The Heritage Foundation has issued a paper giving ideological reasons attacking any public interest in wired communications.

Before reading where they stand understand where they sit. The Heritage Foundation is the grandfather of right-wing lobbying organizations. Its money comes from rich men (and women) devoted, through their "charity", to pushing their own self-interest.

Nothing wrong with that, but since conservatives now claim full disclosure is a substitute for regulation, I thought mentioning that fact would be fair and balanced.

The Heritage argument on telephony is based on the claim that most of the money invested in these networks over the last few years has been "post-deregulation" investment. That is, since we're all "free to compete" with the monopoly, any money the monopoly invests henceforth is none of our business.

This is like a cop with a throw-down gun.

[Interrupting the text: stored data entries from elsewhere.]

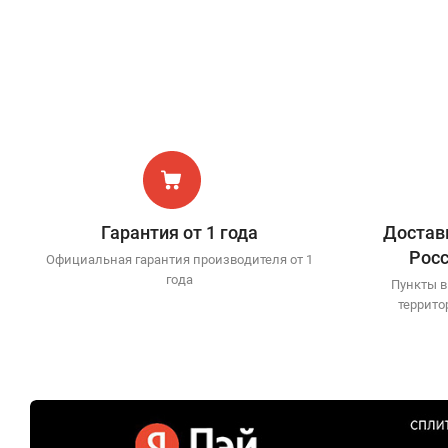
Гарантия от 1 года
Доставк
Рос
Официальная гарантия производителя от 1
года
Пункты в
террито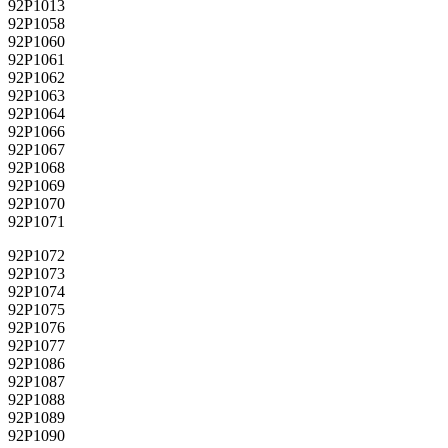
92P1013
92P1058
92P1060
92P1061
92P1062
92P1063
92P1064
92P1066
92P1067
92P1068
92P1069
92P1070
92P1071
92P1072
92P1073
92P1074
92P1075
92P1076
92P1077
92P1086
92P1087
92P1088
92P1089
92P1090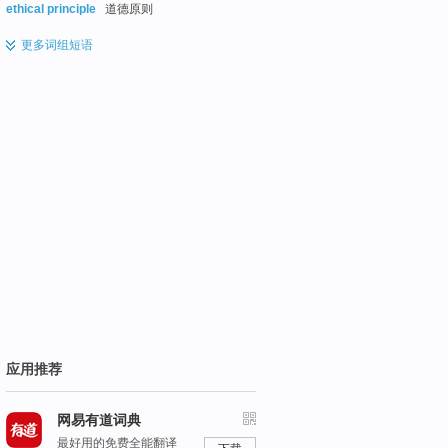
ethical principle
道德原则
更多
词组短语
应用推荐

If you reach for it, he can kill you in self-defense. (To take the sting out of that for my police friends, we'll say it's a Communist cop or a Saddam Hussein cop. Feel better now?)

Technically it is possible to divorce the public interest from the wired network. The networks could buy those assets back, or they could truly open up the use of those networks to competition.

It's the latter that Heritage claims was done by the 1996 Telecommunications Act, but that depends on what your meaning of "is" is. The Act was only enforced, sporadically and unsuccessfully, during the second Clinton Administration. Since the Heritage's friends came to power, that act has been gutted. The Bells refuse to wholesale, claiming that cable isn't under the same obligation, and vice versa. Politicians enable this all the way.

And organizations like Heritage are nothing but the handmaidens of politicians, although who is leading and who is following in that dance is open to interpretation. (I tend to think Heritage is leading.)

What do I think should be done? I think the Bells and cable guys should, in their own self-interest, wholesale their last-mile at attractive prices.